> [EXERCISE GOAL]: Leave the images aside and copy out the whole listing, exact to the word.
+++
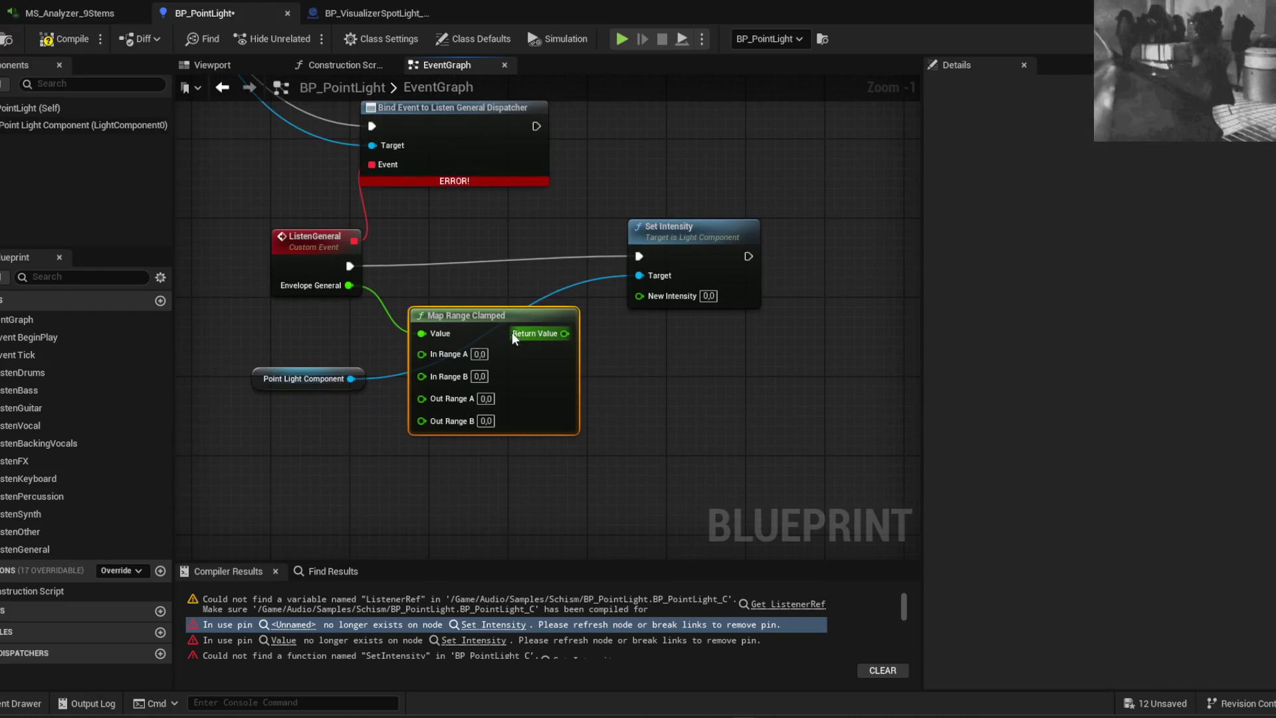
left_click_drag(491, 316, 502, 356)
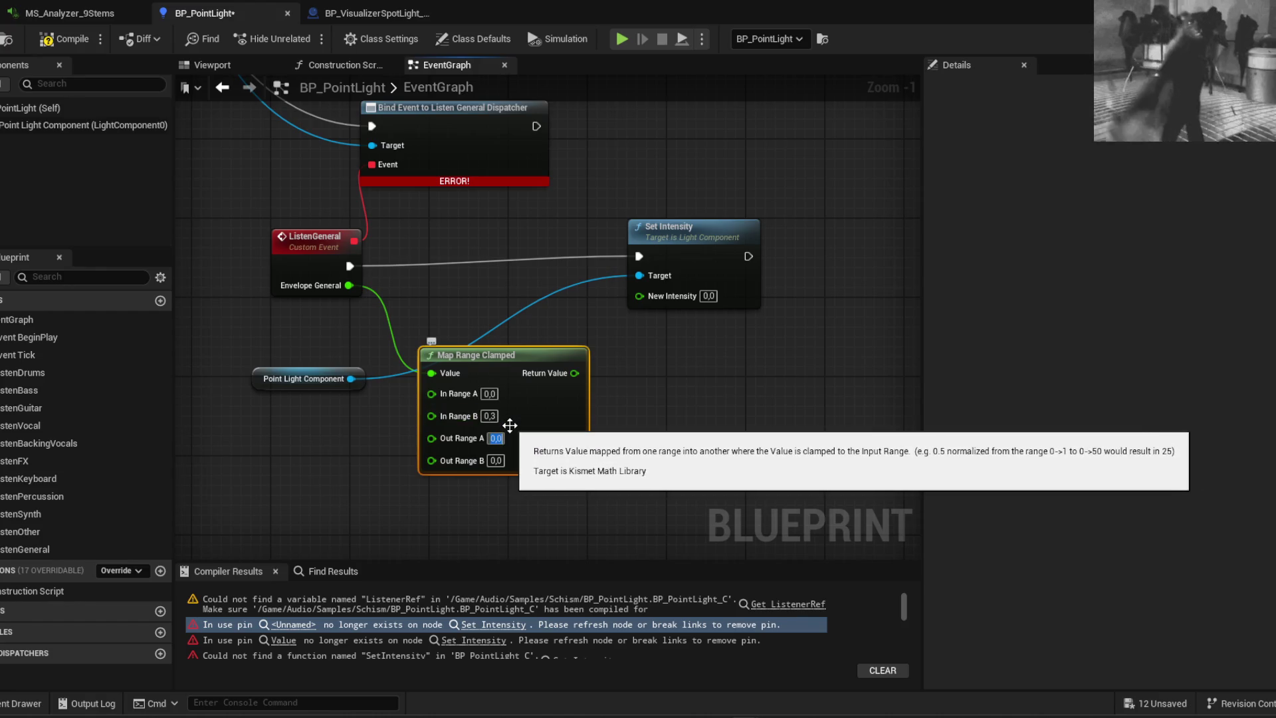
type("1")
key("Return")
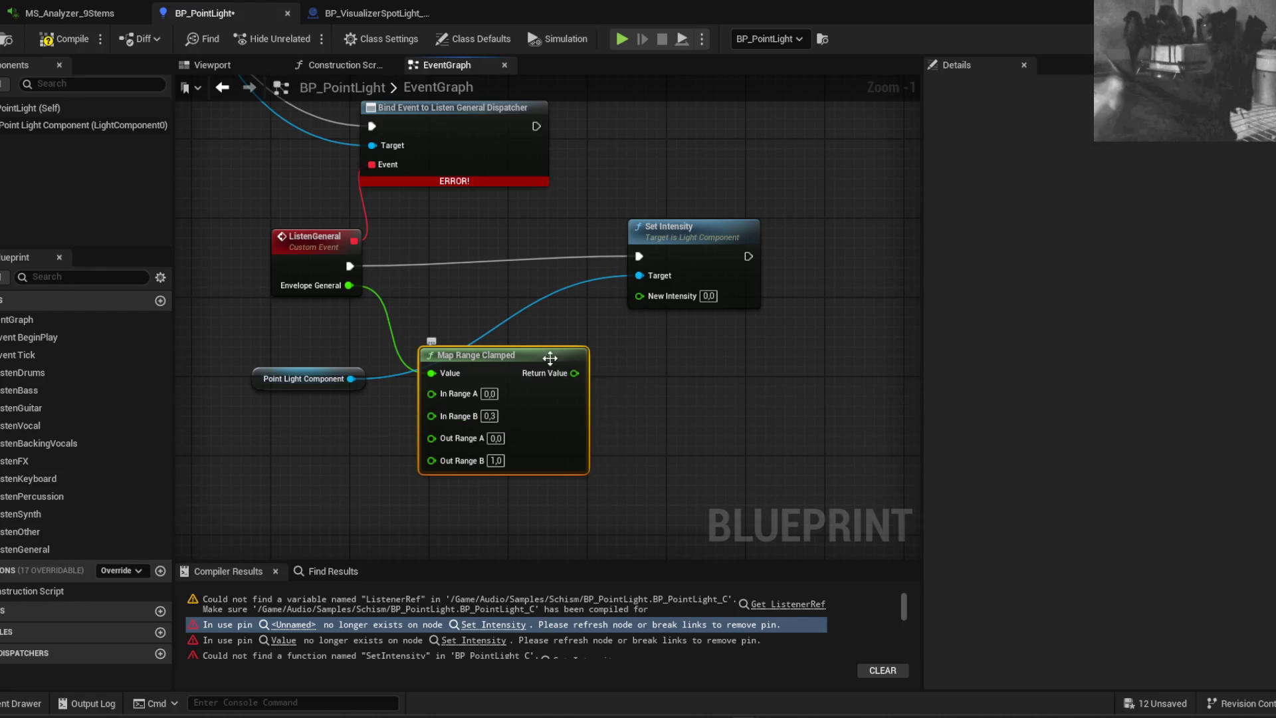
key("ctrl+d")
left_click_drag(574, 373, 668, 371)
+++
> [OUTPUT BELOW]:
left_click_drag(491, 316, 502, 356)
type("1")
key("Return")
key("ctrl+d")
left_click_drag(574, 373, 668, 371)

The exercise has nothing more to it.